Но Полибий, не обращая внимания на возникшую суету, с грустной улыбкой положил свою старческую руку на плечо Тиберия:
— Завтра тебе предстоит очень важный шаг. Задумайся над ним, И пусть дела и трагические судьбы лучших сыновей Рима помогут тебе сделать правильный выбор.
2. Царь и раб
Фемистокл, как всегда, в доспехах и с мечом на поясе, при свете факела, придирчиво осматривал стрелы, наполняя ими свой простой, с дешевой медной накладкой, колчан.
Услышав стук входной двери, он отложил в сторону очередную стрелу, казавшуюся ему ненадежной, и недовольно покачал головой:
- Ну, наконец–то, Клеобул! Почему так долго? Мне давно надо быть на крепостной стене, посмотреть, как там!
- На крепостной стене все в порядке! – послышалось в ответ.
Фемистокл вздрогнул и поднял над головой факел:
- Серапион? Ты?!
- Да! – подходя, кивнул «друг царя». – Наши воины готовы отразить штурм, а римляне, как всегда, медлят!
- Хвала богам, — сдержанно отозвался Фемистокл. – С чем пришел?
Но Серапион не торопился с ответом и вел себя как–то необычно.
- А… где Клеобул? – оглядевшись, спросил он, впервые называя раба Фемистокла не Афинеем, что значит просто раб из Афин, а его настоящим именем.
- Тебе–то что до него? – с удивлением уточнил Фемистокл.
- Мне ничего, а вот ты бы не выпускал его без особой надобности из дома.
- Это еще почему?
- В Тавромении неспокойно. Мало ли что может случиться… — уклончиво ответил Серапион.
В его тоне не было обычной подозрительности. И это еще больше насторожило Фемистокла.
- Говори прямо, что тебе надо? – потребовал он. – Зачем ты пришел в мой дом?
- Только по долгу службы! – клятвенно прижал ладони к груди Серапион. – Тебя срочно вызывает к себе базилевс!
- Меня? – изумился Фемистокл. — Он еще помнит, как меня зовут? Два месяца ему не было никакого дела до моих советов, а тут – к себе, срочно!.. Зачем?!
- Там узнаешь! — приглашая следовать за ним, показал рукою на дверь Серапион, и снова в его голосе не было ни тени угрозы или злорадства.
Фемистокл, недоумевая, вышел из дома, и его тут же взяли в плотное кольцо не меньше двух десятков воинов из личной охраны Евна.
- Зачем тебе столько охраны? – с усмешкой спросил он. — Не лучше ли было поставить их на стены Тавромения?
Но Серапион не принял его иронии:
- Базилевс приказал доставить тебя целым и невредимым! А в городе теперь такое творится… Вон, слышишь? – поморщился он, кивая на поворот, за которым слышались душераздирающие крики.

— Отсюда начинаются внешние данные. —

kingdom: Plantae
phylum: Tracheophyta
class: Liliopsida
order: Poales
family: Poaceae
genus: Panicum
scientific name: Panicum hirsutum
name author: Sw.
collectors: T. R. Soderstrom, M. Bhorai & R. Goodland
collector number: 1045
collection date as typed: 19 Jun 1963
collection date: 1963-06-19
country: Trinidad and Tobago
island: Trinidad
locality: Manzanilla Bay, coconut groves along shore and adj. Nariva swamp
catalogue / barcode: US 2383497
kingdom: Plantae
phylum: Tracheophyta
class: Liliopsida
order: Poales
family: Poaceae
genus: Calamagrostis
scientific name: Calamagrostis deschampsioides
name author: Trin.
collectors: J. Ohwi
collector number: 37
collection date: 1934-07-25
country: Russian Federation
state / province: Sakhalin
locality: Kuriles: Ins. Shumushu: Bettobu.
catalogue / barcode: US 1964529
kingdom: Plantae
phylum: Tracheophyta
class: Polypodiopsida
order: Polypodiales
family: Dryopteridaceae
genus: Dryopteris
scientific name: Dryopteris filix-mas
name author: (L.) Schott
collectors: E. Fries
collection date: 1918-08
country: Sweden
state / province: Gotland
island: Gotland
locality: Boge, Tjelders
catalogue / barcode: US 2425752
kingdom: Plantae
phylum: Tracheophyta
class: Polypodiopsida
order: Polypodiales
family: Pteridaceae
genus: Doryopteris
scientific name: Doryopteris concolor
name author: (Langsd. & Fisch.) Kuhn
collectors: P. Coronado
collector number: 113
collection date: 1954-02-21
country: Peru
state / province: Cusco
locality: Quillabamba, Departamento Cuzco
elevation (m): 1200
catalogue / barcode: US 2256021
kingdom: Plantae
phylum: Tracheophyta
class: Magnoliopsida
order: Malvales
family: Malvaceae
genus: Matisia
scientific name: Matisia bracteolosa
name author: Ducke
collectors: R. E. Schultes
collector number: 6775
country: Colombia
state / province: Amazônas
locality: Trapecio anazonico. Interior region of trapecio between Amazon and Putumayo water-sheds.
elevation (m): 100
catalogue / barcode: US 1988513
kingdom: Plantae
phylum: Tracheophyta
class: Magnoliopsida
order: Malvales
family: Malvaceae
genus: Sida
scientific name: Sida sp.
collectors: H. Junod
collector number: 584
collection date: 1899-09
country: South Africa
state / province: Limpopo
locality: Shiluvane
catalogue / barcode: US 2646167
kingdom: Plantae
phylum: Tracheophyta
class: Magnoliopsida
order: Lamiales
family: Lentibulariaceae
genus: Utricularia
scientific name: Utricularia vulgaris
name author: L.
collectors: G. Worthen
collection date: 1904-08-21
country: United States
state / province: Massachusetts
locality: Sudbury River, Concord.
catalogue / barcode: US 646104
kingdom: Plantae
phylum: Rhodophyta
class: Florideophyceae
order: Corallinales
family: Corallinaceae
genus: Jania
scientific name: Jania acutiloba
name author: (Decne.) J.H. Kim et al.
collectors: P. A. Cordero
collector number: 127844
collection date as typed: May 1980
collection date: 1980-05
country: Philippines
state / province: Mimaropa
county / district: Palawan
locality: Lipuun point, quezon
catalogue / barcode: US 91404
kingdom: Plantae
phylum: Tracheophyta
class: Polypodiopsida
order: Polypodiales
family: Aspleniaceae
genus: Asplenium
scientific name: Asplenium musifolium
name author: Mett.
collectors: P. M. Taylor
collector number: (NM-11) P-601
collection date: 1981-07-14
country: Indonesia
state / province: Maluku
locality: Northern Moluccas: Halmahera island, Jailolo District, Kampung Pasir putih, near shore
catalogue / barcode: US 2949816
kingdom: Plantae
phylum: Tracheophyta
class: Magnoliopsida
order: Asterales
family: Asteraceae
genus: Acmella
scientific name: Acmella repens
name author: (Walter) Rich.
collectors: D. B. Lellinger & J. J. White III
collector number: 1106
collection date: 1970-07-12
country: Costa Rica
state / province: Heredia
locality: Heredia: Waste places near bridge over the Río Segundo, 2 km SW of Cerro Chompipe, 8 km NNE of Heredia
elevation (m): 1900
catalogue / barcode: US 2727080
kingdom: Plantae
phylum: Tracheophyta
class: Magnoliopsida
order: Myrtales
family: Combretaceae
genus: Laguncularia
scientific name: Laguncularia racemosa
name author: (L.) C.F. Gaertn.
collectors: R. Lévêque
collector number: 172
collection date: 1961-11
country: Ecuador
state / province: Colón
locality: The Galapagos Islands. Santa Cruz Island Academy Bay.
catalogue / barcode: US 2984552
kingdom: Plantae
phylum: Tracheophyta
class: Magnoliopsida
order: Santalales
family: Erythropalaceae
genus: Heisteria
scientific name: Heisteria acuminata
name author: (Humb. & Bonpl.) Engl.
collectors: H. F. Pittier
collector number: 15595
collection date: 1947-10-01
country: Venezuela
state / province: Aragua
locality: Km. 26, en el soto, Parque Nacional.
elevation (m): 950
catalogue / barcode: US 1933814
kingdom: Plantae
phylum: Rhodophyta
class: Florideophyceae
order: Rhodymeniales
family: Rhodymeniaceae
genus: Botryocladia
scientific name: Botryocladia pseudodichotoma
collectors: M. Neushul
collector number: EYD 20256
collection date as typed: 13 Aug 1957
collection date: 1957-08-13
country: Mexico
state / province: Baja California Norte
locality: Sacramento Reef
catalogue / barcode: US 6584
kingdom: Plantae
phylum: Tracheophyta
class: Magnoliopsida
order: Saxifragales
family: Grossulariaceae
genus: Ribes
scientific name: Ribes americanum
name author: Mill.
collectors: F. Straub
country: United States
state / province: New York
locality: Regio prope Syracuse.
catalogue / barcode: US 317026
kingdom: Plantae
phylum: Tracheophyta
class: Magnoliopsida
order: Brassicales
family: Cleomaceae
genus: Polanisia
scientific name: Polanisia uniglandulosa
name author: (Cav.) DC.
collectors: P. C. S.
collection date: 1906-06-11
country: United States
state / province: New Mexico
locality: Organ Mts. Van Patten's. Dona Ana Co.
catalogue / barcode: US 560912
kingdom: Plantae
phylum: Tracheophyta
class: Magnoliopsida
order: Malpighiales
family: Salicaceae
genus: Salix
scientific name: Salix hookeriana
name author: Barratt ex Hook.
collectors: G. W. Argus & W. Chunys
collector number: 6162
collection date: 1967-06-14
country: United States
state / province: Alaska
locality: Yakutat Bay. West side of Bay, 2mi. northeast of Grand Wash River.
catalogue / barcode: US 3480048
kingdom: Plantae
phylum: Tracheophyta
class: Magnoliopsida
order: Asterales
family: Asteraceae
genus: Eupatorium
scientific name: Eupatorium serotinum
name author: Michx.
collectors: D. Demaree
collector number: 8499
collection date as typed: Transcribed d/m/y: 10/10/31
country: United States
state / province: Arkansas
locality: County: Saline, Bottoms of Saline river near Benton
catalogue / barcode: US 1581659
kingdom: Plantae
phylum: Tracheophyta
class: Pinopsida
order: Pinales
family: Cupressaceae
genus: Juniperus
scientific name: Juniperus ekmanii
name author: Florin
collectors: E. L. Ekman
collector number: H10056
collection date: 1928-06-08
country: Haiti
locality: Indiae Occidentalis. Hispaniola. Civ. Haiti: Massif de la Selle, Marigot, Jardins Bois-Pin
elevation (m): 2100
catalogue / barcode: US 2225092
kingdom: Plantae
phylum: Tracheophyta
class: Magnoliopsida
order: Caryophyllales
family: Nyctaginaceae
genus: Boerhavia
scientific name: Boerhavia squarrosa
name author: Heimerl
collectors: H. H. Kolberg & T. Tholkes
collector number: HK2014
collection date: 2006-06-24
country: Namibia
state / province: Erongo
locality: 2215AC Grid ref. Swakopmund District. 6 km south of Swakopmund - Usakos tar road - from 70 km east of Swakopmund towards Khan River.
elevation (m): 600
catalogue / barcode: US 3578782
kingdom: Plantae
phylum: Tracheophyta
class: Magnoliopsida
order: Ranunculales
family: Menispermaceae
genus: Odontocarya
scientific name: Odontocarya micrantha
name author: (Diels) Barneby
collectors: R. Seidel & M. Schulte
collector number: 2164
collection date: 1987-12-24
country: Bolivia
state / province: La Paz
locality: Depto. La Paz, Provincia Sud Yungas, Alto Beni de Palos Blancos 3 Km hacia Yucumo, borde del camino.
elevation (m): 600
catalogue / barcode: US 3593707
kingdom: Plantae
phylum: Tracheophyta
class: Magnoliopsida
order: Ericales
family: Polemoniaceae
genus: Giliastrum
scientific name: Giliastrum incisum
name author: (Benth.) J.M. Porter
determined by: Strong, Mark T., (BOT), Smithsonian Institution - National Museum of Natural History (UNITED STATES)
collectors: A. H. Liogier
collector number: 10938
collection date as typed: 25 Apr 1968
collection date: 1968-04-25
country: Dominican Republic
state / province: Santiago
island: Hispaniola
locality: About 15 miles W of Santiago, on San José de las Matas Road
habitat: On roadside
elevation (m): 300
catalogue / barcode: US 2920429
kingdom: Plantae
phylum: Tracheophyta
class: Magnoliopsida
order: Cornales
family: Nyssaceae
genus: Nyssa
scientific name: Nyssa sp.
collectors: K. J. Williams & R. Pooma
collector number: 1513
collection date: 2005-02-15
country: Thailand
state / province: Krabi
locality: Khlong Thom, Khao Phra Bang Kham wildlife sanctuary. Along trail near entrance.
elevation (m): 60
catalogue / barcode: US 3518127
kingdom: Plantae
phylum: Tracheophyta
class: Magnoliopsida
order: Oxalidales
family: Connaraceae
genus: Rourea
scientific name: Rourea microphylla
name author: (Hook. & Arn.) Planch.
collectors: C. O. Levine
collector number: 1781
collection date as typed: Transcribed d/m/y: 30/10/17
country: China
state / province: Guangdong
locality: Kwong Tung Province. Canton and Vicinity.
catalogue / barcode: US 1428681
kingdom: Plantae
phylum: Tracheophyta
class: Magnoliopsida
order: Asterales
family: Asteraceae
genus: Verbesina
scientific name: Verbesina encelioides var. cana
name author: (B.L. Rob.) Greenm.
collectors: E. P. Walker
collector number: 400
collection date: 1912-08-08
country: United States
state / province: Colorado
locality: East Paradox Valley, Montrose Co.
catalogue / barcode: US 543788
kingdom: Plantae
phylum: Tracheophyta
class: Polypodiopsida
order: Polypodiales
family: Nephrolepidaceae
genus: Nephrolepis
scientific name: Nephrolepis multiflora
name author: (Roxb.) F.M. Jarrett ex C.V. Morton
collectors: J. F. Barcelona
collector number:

Фемистокл согласно махнул рукой и вдруг с тревогой прислушался:
- Погоди, это же, кажется Клеобул… Ну, да – его голос!
Обнажив меч, он бросился за поворот, но Серапион с воинами опередили его.
На площади их глазам предстала страшная картина. Несколько могучих воинов, одетых в звериные шкуры, тащили на себе к костру с большим чаном, в котором булькала вода, извивающегося Клеобула.